- Passage for review
______

The tracks I gravitate toward most are the three instrumental numbers, because in the absence of vocals, LaJoie seems more willing to spread out and explore more diverse sonic avenues. They also have the best titles. (Seriously, “Assembled from Fragments of the Author’s Memories of Iowa City,” “Assembled from the Wing Feathers of Several Hundred Black Seagulls,” and “Assembled from the Mangled Cardboard of Refrigerator Delivery Boxes” – that’s hot.) Just as their titles are variations on a linguistic theme, the instrumental tracks themselves, spaced at roughly equal intervals throughout the album, give the impression of being variations on a similar abstract, wordless feeling.
Given all the admirable musical exploration on this album, perhaps it was inevitable some of the tracks should be dead ends. Happily, the songs that either don’t come together or come together in a way I can’t quite grasp (a distinct possibility) are vastly out-numbered by those that do. For every track like “Leaves” or “I Want to See Fall (Door)” that feel a little too disorganized to really work, there are six or seven that do. One of the natural outcomes of trying to create a unique sound is running across a few unlovely ones in the process.
That being said, this really is a wonderful album. It is also an album quickly selling through its extremely limited run; of the original 140 copies, there were about a dozen left at the time of this writing. The surest way to pick up one of the remaining copies is to grab a spot on the floor for Cursillistas’ show at Strange Maine on Sept. 21.

______

Please translate this sentence from the album review into Spanish: "One of the natural outcomes of trying to create a unique sound is running across a few unlovely ones in the process."

______

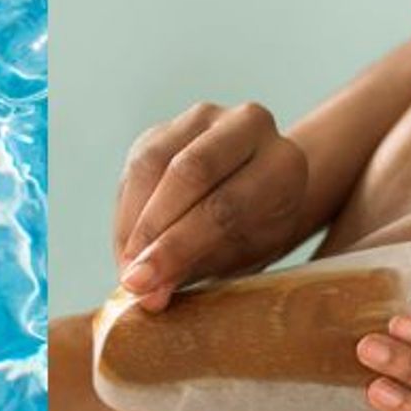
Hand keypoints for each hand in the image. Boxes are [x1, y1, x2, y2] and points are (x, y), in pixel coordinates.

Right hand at [113, 100, 308, 310]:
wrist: (257, 196)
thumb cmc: (254, 235)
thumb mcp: (241, 257)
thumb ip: (196, 267)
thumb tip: (145, 294)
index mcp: (284, 163)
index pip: (225, 205)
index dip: (179, 246)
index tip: (144, 285)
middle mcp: (250, 125)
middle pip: (190, 172)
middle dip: (153, 230)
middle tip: (130, 279)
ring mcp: (206, 116)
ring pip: (154, 163)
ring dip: (133, 221)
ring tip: (126, 267)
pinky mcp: (169, 125)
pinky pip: (136, 163)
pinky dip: (127, 210)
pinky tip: (126, 245)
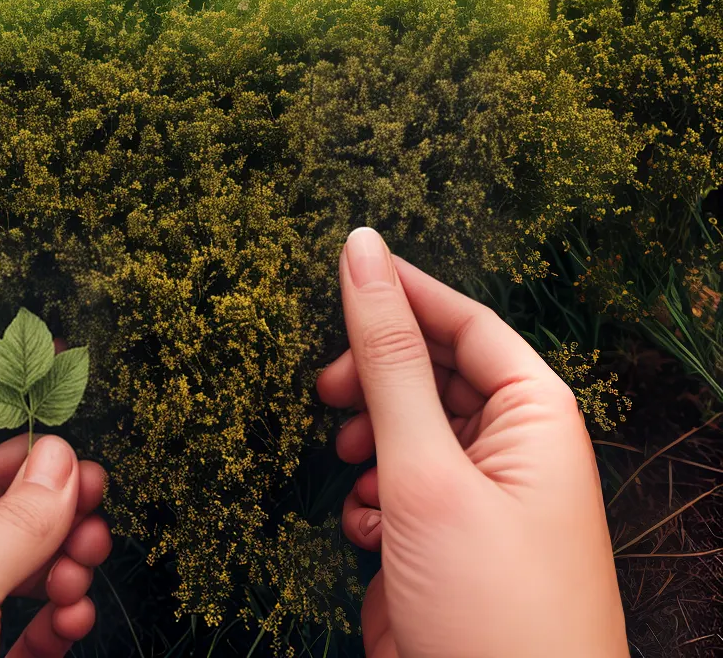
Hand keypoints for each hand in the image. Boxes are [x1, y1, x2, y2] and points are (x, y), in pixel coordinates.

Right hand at [317, 228, 628, 657]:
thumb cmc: (491, 609)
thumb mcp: (425, 468)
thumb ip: (388, 356)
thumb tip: (363, 252)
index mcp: (536, 413)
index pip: (463, 319)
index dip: (401, 292)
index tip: (337, 266)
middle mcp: (515, 447)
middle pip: (431, 372)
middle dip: (374, 380)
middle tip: (326, 390)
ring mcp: (480, 498)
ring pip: (407, 430)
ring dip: (369, 444)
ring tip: (353, 471)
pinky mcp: (447, 541)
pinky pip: (399, 487)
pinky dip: (373, 501)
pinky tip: (369, 535)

______

- Reply
Uno de los resultados naturales de intentar crear un sonido único es toparse con algunos poco agradables en el proceso.